> [Assigned task] Exact duplicates of the lines from the top of the data through the line containing "<source format=gm1>" are needed, with every picture left out.

*** Block opens ***

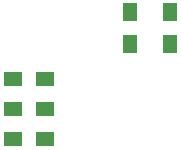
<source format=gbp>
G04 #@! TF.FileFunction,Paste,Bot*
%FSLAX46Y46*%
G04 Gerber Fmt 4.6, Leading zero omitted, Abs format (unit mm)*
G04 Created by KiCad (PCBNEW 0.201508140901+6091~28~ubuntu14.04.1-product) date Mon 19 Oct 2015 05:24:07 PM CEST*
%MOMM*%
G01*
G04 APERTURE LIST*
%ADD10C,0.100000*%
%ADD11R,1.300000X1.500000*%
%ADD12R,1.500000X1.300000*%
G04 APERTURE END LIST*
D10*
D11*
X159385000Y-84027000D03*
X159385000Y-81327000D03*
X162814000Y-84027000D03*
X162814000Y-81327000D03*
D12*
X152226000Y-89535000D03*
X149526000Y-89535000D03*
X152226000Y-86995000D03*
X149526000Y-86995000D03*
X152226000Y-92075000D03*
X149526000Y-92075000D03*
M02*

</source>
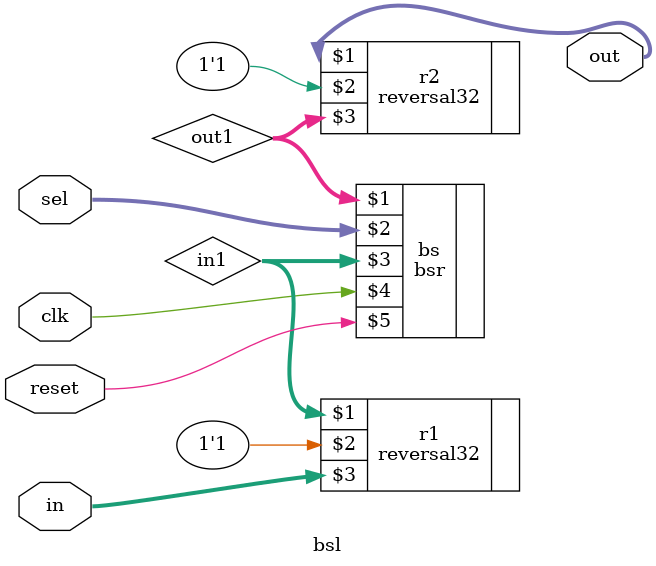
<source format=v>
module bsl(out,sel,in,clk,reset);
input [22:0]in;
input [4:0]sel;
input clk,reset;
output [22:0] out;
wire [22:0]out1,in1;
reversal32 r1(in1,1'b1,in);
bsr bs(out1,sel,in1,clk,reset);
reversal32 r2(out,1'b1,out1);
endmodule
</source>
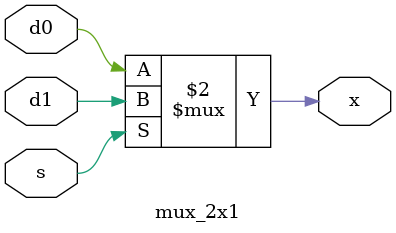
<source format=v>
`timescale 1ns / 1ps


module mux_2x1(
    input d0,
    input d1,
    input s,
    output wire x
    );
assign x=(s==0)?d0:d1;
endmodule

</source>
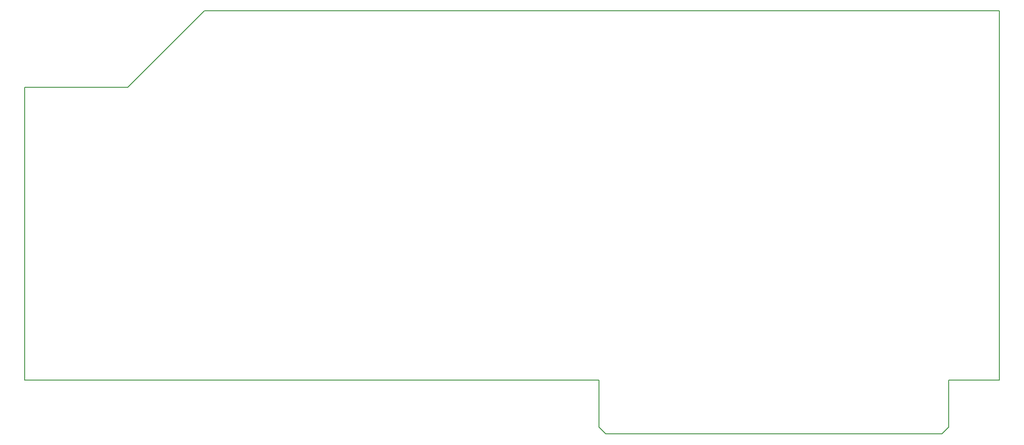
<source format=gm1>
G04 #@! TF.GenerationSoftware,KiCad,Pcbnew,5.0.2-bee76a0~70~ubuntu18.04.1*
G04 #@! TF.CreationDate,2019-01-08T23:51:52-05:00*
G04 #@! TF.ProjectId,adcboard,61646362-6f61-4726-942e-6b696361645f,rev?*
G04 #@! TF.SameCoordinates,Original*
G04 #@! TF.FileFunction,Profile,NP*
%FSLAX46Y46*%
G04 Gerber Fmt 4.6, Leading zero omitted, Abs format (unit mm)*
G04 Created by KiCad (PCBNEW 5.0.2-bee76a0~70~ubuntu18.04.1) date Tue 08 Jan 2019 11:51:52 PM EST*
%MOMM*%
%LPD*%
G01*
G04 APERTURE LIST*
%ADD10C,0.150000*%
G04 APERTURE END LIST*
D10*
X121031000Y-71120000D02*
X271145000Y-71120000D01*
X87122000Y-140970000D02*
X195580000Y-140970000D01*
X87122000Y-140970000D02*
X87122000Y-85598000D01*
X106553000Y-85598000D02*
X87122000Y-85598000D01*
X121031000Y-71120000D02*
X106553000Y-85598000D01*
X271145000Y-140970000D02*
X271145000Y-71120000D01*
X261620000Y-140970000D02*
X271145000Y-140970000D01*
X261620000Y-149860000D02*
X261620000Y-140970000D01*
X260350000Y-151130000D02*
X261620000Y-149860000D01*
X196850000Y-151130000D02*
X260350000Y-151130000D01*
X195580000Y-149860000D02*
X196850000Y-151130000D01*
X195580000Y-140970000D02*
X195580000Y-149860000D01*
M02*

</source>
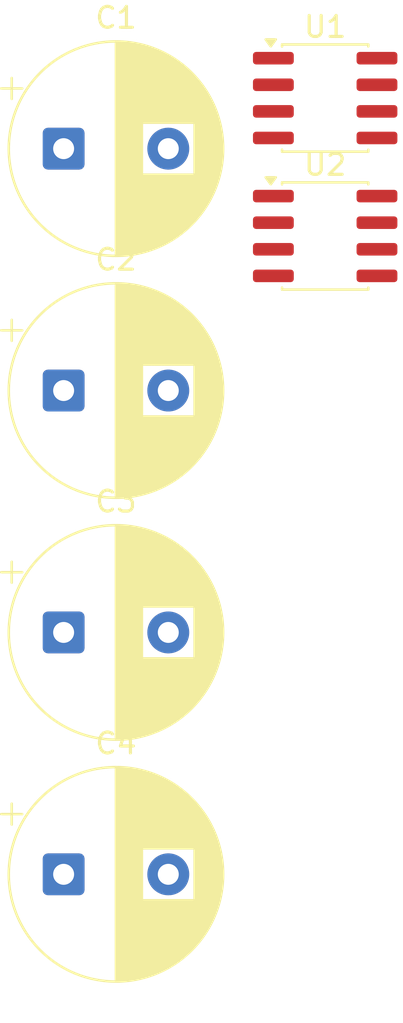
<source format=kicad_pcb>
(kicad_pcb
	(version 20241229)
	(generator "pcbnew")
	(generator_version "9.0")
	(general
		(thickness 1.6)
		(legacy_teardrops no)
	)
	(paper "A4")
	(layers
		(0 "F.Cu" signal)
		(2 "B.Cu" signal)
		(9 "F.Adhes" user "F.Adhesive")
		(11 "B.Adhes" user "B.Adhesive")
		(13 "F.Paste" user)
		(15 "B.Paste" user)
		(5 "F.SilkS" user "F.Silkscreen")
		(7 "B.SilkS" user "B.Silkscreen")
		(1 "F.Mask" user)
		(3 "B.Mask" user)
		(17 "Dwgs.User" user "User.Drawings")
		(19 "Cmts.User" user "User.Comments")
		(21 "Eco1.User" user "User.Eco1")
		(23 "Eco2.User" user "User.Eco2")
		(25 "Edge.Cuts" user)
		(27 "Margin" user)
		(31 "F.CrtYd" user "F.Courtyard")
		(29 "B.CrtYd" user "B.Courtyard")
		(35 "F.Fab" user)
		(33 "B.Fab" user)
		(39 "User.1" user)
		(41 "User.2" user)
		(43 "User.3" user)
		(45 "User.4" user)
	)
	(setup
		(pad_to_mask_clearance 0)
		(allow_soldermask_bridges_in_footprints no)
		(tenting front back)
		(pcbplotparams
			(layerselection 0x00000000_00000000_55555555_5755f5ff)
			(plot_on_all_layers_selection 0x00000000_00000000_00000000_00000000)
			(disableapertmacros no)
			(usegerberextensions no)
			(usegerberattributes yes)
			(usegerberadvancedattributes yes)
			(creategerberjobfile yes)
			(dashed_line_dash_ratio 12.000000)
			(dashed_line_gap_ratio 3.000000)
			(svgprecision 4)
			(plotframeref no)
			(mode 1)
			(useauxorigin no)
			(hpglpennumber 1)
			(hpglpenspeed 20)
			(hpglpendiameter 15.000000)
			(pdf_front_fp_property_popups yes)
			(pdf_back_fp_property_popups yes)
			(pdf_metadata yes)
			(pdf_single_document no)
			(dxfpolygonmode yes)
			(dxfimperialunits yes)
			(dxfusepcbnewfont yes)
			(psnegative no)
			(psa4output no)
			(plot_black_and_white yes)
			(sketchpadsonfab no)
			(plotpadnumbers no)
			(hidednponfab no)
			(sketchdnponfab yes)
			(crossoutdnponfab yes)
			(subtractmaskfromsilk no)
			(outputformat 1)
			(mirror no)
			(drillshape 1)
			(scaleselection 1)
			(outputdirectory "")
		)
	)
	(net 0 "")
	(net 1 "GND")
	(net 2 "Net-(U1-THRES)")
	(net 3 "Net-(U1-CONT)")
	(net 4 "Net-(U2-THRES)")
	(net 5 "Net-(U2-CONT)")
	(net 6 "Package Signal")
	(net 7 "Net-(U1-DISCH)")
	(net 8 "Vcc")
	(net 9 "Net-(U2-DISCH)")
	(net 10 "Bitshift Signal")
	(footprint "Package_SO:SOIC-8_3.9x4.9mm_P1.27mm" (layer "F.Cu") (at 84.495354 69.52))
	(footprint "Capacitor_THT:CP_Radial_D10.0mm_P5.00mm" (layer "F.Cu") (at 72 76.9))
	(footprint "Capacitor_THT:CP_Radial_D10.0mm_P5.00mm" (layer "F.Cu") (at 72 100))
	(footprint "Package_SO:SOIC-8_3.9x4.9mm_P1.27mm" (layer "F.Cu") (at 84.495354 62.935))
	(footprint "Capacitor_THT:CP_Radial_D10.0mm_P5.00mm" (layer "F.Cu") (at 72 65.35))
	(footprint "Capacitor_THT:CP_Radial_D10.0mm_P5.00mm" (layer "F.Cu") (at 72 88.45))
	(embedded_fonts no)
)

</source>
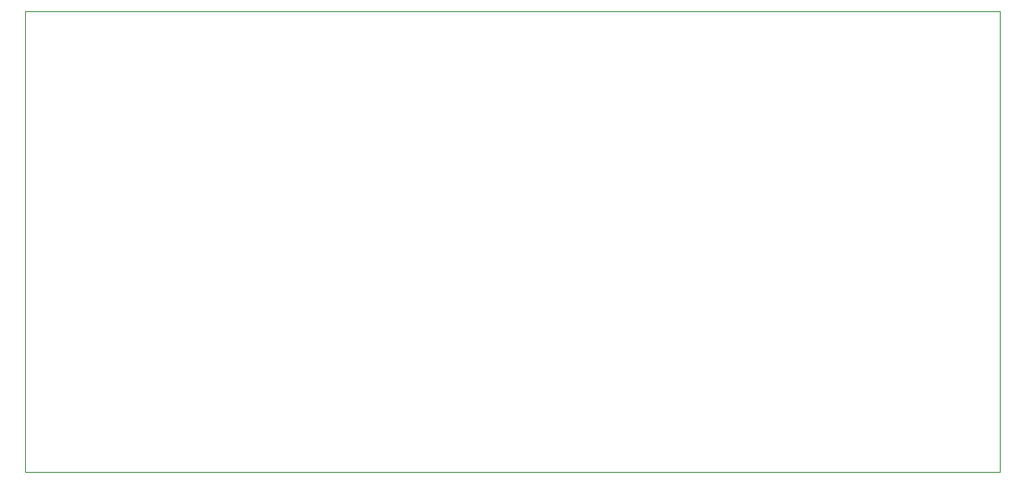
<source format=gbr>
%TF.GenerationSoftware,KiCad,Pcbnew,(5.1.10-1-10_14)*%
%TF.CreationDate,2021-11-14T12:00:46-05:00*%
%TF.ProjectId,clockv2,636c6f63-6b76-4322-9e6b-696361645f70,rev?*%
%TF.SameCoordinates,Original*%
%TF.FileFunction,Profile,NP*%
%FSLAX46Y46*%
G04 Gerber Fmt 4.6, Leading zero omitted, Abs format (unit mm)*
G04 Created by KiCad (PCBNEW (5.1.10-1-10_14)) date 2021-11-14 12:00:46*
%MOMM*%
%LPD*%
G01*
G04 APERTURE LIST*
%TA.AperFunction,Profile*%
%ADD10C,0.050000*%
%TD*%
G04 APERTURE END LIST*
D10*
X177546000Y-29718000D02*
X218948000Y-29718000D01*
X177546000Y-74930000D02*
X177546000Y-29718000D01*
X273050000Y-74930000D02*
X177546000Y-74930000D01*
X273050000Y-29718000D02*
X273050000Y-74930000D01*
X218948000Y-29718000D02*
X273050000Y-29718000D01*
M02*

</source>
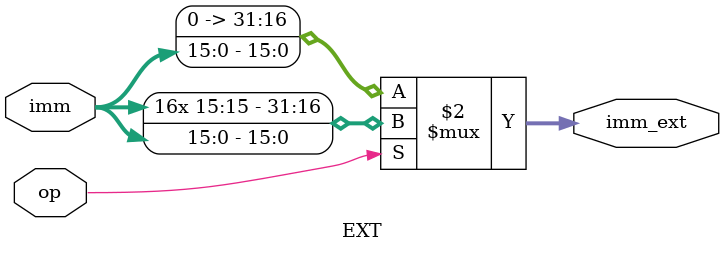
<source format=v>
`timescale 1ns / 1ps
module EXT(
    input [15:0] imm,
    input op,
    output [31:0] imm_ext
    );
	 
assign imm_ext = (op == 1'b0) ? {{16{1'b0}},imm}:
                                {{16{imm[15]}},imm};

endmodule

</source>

*** Block closes ***

> [Written reply]
<source format=gbp>
G04 #@! TF.FileFunction,Paste,Bot*
%FSLAX46Y46*%
G04 Gerber Fmt 4.6, Leading zero omitted, Abs format (unit mm)*
G04 Created by KiCad (PCBNEW 0.201508140901+6091~28~ubuntu14.04.1-product) date Mon 19 Oct 2015 05:24:07 PM CEST*
%MOMM*%
G01*
G04 APERTURE LIST*
%ADD10C,0.100000*%
%ADD11R,1.300000X1.500000*%
%ADD12R,1.500000X1.300000*%
G04 APERTURE END LIST*
D10*
D11*
X159385000Y-84027000D03*
X159385000Y-81327000D03*
X162814000Y-84027000D03*
X162814000Y-81327000D03*
D12*
X152226000Y-89535000D03*
X149526000Y-89535000D03*
X152226000Y-86995000D03*
X149526000Y-86995000D03*
X152226000Y-92075000D03*
X149526000Y-92075000D03*
M02*

</source>
<source format=v>
module bsl(out,sel,in,clk,reset);
input [22:0]in;
input [4:0]sel;
input clk,reset;
output [22:0] out;
wire [22:0]out1,in1;
reversal32 r1(in1,1'b1,in);
bsr bs(out1,sel,in1,clk,reset);
reversal32 r2(out,1'b1,out1);
endmodule
</source>
<source format=v>
`timescale 1ns / 1ps


module mux_2x1(
    input d0,
    input d1,
    input s,
    output wire x
    );
assign x=(s==0)?d0:d1;
endmodule

</source>
<source format=gm1>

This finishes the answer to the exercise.